Document layout detection data:
:::

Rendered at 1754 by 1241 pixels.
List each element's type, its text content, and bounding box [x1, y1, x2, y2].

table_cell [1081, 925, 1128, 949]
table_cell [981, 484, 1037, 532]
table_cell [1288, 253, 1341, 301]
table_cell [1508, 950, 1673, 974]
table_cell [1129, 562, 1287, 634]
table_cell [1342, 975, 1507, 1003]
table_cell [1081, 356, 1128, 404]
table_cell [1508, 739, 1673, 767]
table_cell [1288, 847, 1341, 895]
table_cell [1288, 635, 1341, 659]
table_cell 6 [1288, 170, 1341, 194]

:::

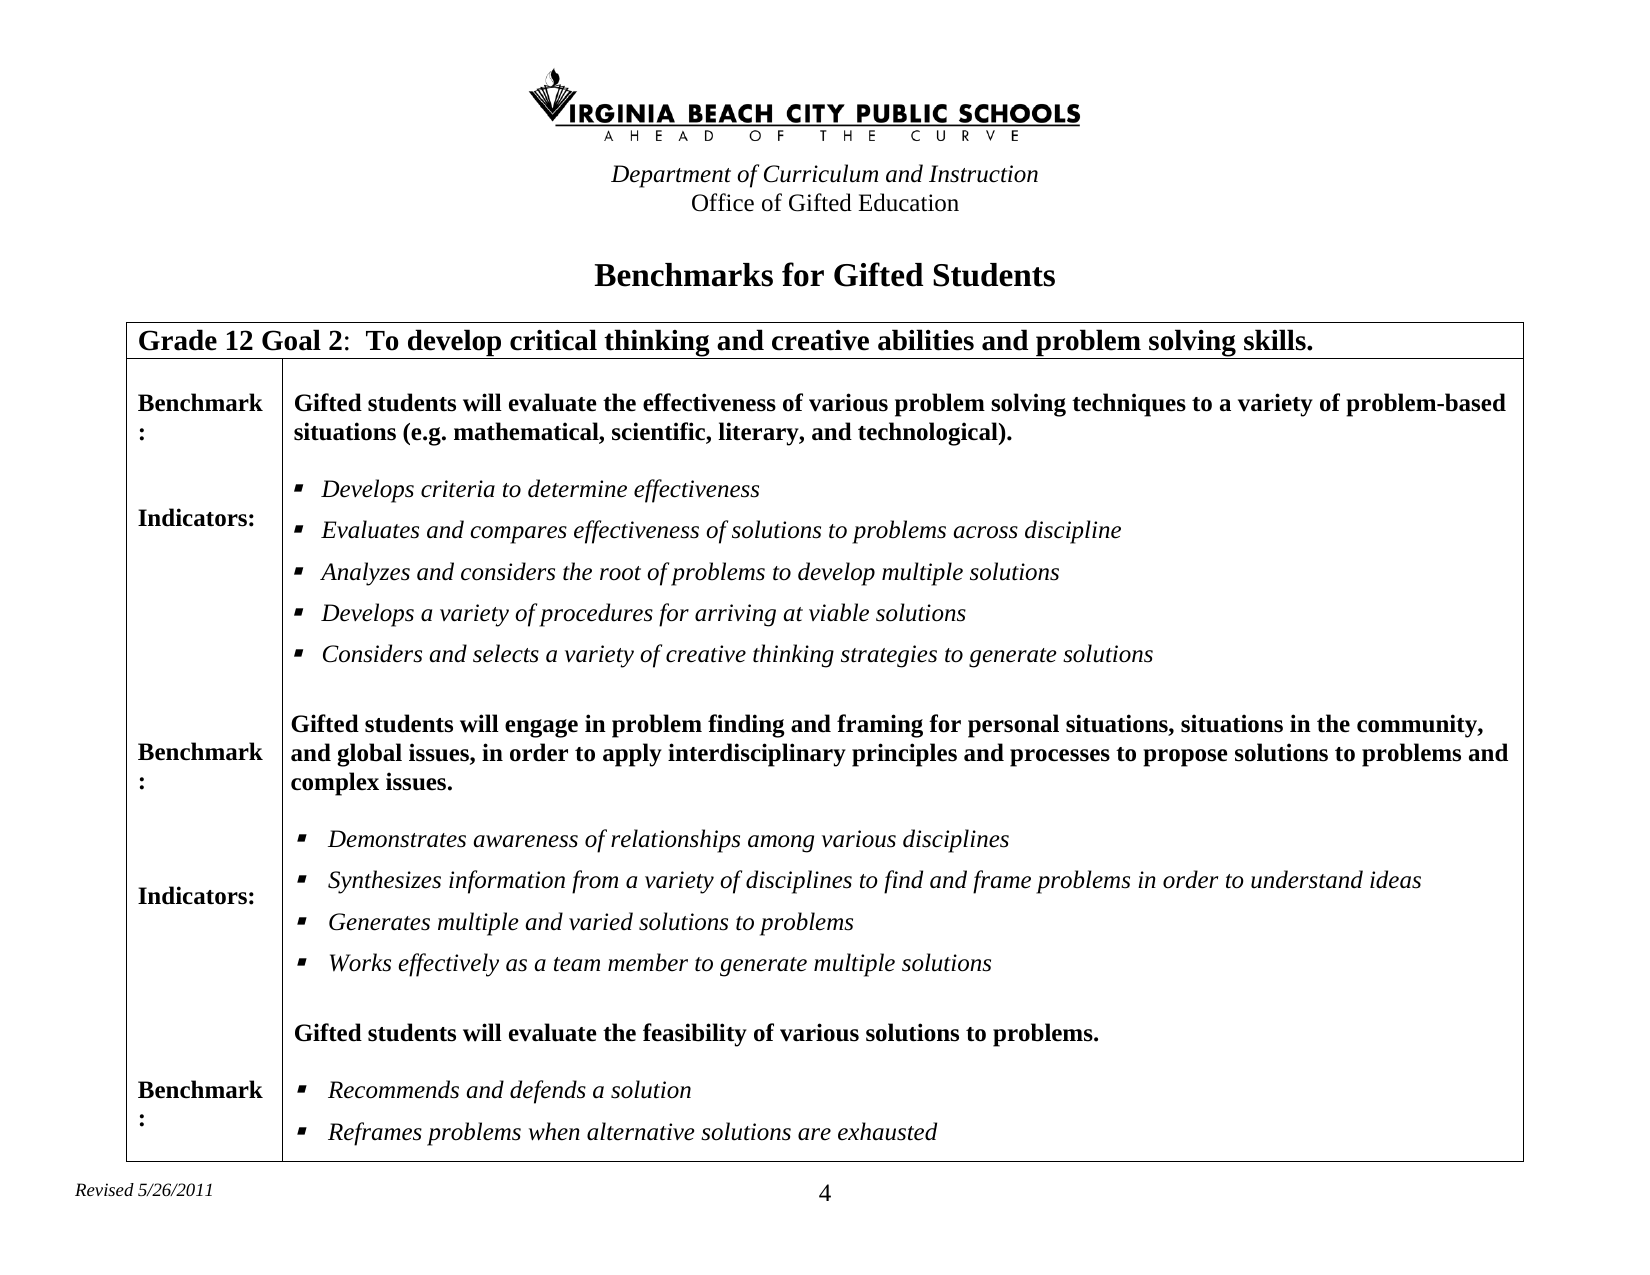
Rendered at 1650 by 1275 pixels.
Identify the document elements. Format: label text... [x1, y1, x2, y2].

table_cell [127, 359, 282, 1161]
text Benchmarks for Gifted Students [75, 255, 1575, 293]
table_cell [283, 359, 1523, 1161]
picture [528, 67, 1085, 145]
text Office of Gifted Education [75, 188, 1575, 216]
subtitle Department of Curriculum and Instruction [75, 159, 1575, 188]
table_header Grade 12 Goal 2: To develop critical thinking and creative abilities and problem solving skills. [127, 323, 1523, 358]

:::

■ **WHAT THIS TASK INVOLVES**
Pick every line of the data that includes the string "Rendered".

■ **FINISHED EXERCISE**
Rendered at 1754 by 1241 pixels.
Rendered at 1650 by 1275 pixels.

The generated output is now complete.